START EXERCISE MATERIALS
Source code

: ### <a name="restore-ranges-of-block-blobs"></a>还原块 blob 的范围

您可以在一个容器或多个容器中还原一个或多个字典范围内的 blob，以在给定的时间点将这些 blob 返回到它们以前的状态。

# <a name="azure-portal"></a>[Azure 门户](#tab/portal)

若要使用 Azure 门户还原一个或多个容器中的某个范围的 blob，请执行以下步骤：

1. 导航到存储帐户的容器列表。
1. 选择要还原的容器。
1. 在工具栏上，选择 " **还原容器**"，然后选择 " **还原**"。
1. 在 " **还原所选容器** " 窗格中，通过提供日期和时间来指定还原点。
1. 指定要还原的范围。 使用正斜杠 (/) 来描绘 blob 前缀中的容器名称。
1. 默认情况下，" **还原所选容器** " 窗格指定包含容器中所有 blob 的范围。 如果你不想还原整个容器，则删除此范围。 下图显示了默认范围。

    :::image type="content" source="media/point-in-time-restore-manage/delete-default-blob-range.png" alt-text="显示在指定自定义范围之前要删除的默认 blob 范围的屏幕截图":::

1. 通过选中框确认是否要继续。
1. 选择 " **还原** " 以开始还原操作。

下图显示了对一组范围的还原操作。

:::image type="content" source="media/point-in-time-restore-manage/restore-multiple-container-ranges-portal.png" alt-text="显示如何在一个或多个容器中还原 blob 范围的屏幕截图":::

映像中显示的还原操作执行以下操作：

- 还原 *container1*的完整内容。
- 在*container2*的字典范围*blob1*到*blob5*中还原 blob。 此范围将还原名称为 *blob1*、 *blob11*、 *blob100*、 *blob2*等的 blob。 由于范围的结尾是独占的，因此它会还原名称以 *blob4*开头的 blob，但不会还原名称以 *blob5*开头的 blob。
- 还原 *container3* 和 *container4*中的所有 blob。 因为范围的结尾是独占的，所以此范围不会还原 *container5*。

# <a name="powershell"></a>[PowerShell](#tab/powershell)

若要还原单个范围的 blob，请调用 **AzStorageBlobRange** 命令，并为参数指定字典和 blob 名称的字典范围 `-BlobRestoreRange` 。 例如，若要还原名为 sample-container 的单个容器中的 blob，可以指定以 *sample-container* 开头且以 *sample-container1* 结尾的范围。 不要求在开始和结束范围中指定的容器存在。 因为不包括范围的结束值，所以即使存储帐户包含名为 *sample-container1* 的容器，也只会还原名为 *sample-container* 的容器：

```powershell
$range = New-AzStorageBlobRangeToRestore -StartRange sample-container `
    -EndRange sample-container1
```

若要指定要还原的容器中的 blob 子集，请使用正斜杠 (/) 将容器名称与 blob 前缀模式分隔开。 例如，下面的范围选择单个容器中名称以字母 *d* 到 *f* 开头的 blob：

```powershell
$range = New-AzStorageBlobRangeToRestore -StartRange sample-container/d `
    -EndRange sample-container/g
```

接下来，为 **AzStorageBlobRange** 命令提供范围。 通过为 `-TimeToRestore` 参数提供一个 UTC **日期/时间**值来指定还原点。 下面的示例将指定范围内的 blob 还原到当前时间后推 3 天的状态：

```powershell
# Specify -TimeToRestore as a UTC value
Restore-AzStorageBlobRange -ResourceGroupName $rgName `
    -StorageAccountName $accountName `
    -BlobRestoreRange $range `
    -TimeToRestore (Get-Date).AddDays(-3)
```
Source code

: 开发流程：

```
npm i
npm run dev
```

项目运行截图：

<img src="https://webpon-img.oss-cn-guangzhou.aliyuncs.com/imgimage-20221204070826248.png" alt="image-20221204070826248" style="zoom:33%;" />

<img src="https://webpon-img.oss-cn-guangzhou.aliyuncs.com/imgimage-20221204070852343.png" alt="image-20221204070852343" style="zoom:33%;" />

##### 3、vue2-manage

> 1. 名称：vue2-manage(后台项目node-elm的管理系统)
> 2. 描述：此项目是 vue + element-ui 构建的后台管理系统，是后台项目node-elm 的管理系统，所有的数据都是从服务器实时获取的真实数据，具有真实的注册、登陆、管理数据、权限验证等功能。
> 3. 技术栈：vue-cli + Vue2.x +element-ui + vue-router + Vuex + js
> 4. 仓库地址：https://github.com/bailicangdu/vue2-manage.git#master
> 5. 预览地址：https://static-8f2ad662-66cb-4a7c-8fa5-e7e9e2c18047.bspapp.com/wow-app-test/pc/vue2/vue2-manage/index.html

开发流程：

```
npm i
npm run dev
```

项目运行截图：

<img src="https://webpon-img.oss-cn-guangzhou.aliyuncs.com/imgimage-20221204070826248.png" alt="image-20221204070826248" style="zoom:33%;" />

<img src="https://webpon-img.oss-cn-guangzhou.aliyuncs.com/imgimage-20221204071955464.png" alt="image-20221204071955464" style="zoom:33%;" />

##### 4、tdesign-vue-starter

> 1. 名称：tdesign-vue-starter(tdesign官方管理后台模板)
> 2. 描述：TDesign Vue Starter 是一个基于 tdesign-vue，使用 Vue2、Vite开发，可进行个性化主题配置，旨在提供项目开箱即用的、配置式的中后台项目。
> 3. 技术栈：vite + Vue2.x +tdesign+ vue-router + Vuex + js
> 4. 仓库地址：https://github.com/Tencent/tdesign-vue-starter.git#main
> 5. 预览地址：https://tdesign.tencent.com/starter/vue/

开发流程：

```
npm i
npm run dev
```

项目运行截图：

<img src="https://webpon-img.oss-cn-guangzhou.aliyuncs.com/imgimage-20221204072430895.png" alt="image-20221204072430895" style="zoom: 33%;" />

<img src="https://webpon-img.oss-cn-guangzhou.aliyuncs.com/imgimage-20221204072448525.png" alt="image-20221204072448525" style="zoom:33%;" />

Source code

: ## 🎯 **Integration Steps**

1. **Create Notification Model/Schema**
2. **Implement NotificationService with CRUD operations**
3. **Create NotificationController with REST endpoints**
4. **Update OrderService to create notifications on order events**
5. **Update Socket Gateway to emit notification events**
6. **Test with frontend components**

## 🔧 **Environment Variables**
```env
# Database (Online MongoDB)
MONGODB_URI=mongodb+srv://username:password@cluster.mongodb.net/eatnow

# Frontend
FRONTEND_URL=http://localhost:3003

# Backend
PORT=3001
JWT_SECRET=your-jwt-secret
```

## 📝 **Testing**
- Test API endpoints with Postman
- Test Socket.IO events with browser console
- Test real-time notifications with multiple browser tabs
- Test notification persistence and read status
END EXERCISE MATERIALS
▸ WHAT IS REQUIRED:
Reproduce the whole listing, exactly.

▸ EXERCISE RESULT:
Source code

: ### <a name="restore-ranges-of-block-blobs"></a>还原块 blob 的范围

您可以在一个容器或多个容器中还原一个或多个字典范围内的 blob，以在给定的时间点将这些 blob 返回到它们以前的状态。

# <a name="azure-portal"></a>[Azure 门户](#tab/portal)

若要使用 Azure 门户还原一个或多个容器中的某个范围的 blob，请执行以下步骤：

1. 导航到存储帐户的容器列表。
1. 选择要还原的容器。
1. 在工具栏上，选择 " **还原容器**"，然后选择 " **还原**"。
1. 在 " **还原所选容器** " 窗格中，通过提供日期和时间来指定还原点。
1. 指定要还原的范围。 使用正斜杠 (/) 来描绘 blob 前缀中的容器名称。
1. 默认情况下，" **还原所选容器** " 窗格指定包含容器中所有 blob 的范围。 如果你不想还原整个容器，则删除此范围。 下图显示了默认范围。

    :::image type="content" source="media/point-in-time-restore-manage/delete-default-blob-range.png" alt-text="显示在指定自定义范围之前要删除的默认 blob 范围的屏幕截图":::

1. 通过选中框确认是否要继续。
1. 选择 " **还原** " 以开始还原操作。

下图显示了对一组范围的还原操作。

:::image type="content" source="media/point-in-time-restore-manage/restore-multiple-container-ranges-portal.png" alt-text="显示如何在一个或多个容器中还原 blob 范围的屏幕截图":::

映像中显示的还原操作执行以下操作：

- 还原 *container1*的完整内容。
- 在*container2*的字典范围*blob1*到*blob5*中还原 blob。 此范围将还原名称为 *blob1*、 *blob11*、 *blob100*、 *blob2*等的 blob。 由于范围的结尾是独占的，因此它会还原名称以 *blob4*开头的 blob，但不会还原名称以 *blob5*开头的 blob。
- 还原 *container3* 和 *container4*中的所有 blob。 因为范围的结尾是独占的，所以此范围不会还原 *container5*。

# <a name="powershell"></a>[PowerShell](#tab/powershell)

若要还原单个范围的 blob，请调用 **AzStorageBlobRange** 命令，并为参数指定字典和 blob 名称的字典范围 `-BlobRestoreRange` 。 例如，若要还原名为 sample-container 的单个容器中的 blob，可以指定以 *sample-container* 开头且以 *sample-container1* 结尾的范围。 不要求在开始和结束范围中指定的容器存在。 因为不包括范围的结束值，所以即使存储帐户包含名为 *sample-container1* 的容器，也只会还原名为 *sample-container* 的容器：

```powershell
$range = New-AzStorageBlobRangeToRestore -StartRange sample-container `
    -EndRange sample-container1
```

若要指定要还原的容器中的 blob 子集，请使用正斜杠 (/) 将容器名称与 blob 前缀模式分隔开。 例如，下面的范围选择单个容器中名称以字母 *d* 到 *f* 开头的 blob：

```powershell
$range = New-AzStorageBlobRangeToRestore -StartRange sample-container/d `
    -EndRange sample-container/g
```

接下来，为 **AzStorageBlobRange** 命令提供范围。 通过为 `-TimeToRestore` 参数提供一个 UTC **日期/时间**值来指定还原点。 下面的示例将指定范围内的 blob 还原到当前时间后推 3 天的状态：

```powershell
# Specify -TimeToRestore as a UTC value
Restore-AzStorageBlobRange -ResourceGroupName $rgName `
    -StorageAccountName $accountName `
    -BlobRestoreRange $range `
    -TimeToRestore (Get-Date).AddDays(-3)
```
Source code

: 开发流程：

```
npm i
npm run dev
```

项目运行截图：

<img src="https://webpon-img.oss-cn-guangzhou.aliyuncs.com/imgimage-20221204070826248.png" alt="image-20221204070826248" style="zoom:33%;" />

<img src="https://webpon-img.oss-cn-guangzhou.aliyuncs.com/imgimage-20221204070852343.png" alt="image-20221204070852343" style="zoom:33%;" />

##### 3、vue2-manage

> 1. 名称：vue2-manage(后台项目node-elm的管理系统)
> 2. 描述：此项目是 vue + element-ui 构建的后台管理系统，是后台项目node-elm 的管理系统，所有的数据都是从服务器实时获取的真实数据，具有真实的注册、登陆、管理数据、权限验证等功能。
> 3. 技术栈：vue-cli + Vue2.x +element-ui + vue-router + Vuex + js
> 4. 仓库地址：https://github.com/bailicangdu/vue2-manage.git#master
> 5. 预览地址：https://static-8f2ad662-66cb-4a7c-8fa5-e7e9e2c18047.bspapp.com/wow-app-test/pc/vue2/vue2-manage/index.html

开发流程：

```
npm i
npm run dev
```

项目运行截图：

<img src="https://webpon-img.oss-cn-guangzhou.aliyuncs.com/imgimage-20221204070826248.png" alt="image-20221204070826248" style="zoom:33%;" />

<img src="https://webpon-img.oss-cn-guangzhou.aliyuncs.com/imgimage-20221204071955464.png" alt="image-20221204071955464" style="zoom:33%;" />

##### 4、tdesign-vue-starter

> 1. 名称：tdesign-vue-starter(tdesign官方管理后台模板)
> 2. 描述：TDesign Vue Starter 是一个基于 tdesign-vue，使用 Vue2、Vite开发，可进行个性化主题配置，旨在提供项目开箱即用的、配置式的中后台项目。
> 3. 技术栈：vite + Vue2.x +tdesign+ vue-router + Vuex + js
> 4. 仓库地址：https://github.com/Tencent/tdesign-vue-starter.git#main
> 5. 预览地址：https://tdesign.tencent.com/starter/vue/

开发流程：

```
npm i
npm run dev
```

项目运行截图：

<img src="https://webpon-img.oss-cn-guangzhou.aliyuncs.com/imgimage-20221204072430895.png" alt="image-20221204072430895" style="zoom: 33%;" />

<img src="https://webpon-img.oss-cn-guangzhou.aliyuncs.com/imgimage-20221204072448525.png" alt="image-20221204072448525" style="zoom:33%;" />

Source code

: ## 🎯 **Integration Steps**

1. **Create Notification Model/Schema**
2. **Implement NotificationService with CRUD operations**
3. **Create NotificationController with REST endpoints**
4. **Update OrderService to create notifications on order events**
5. **Update Socket Gateway to emit notification events**
6. **Test with frontend components**

## 🔧 **Environment Variables**
```env
# Database (Online MongoDB)
MONGODB_URI=mongodb+srv://username:password@cluster.mongodb.net/eatnow

# Frontend
FRONTEND_URL=http://localhost:3003

# Backend
PORT=3001
JWT_SECRET=your-jwt-secret
```

## 📝 **Testing**
- Test API endpoints with Postman
- Test Socket.IO events with browser console
- Test real-time notifications with multiple browser tabs
- Test notification persistence and read status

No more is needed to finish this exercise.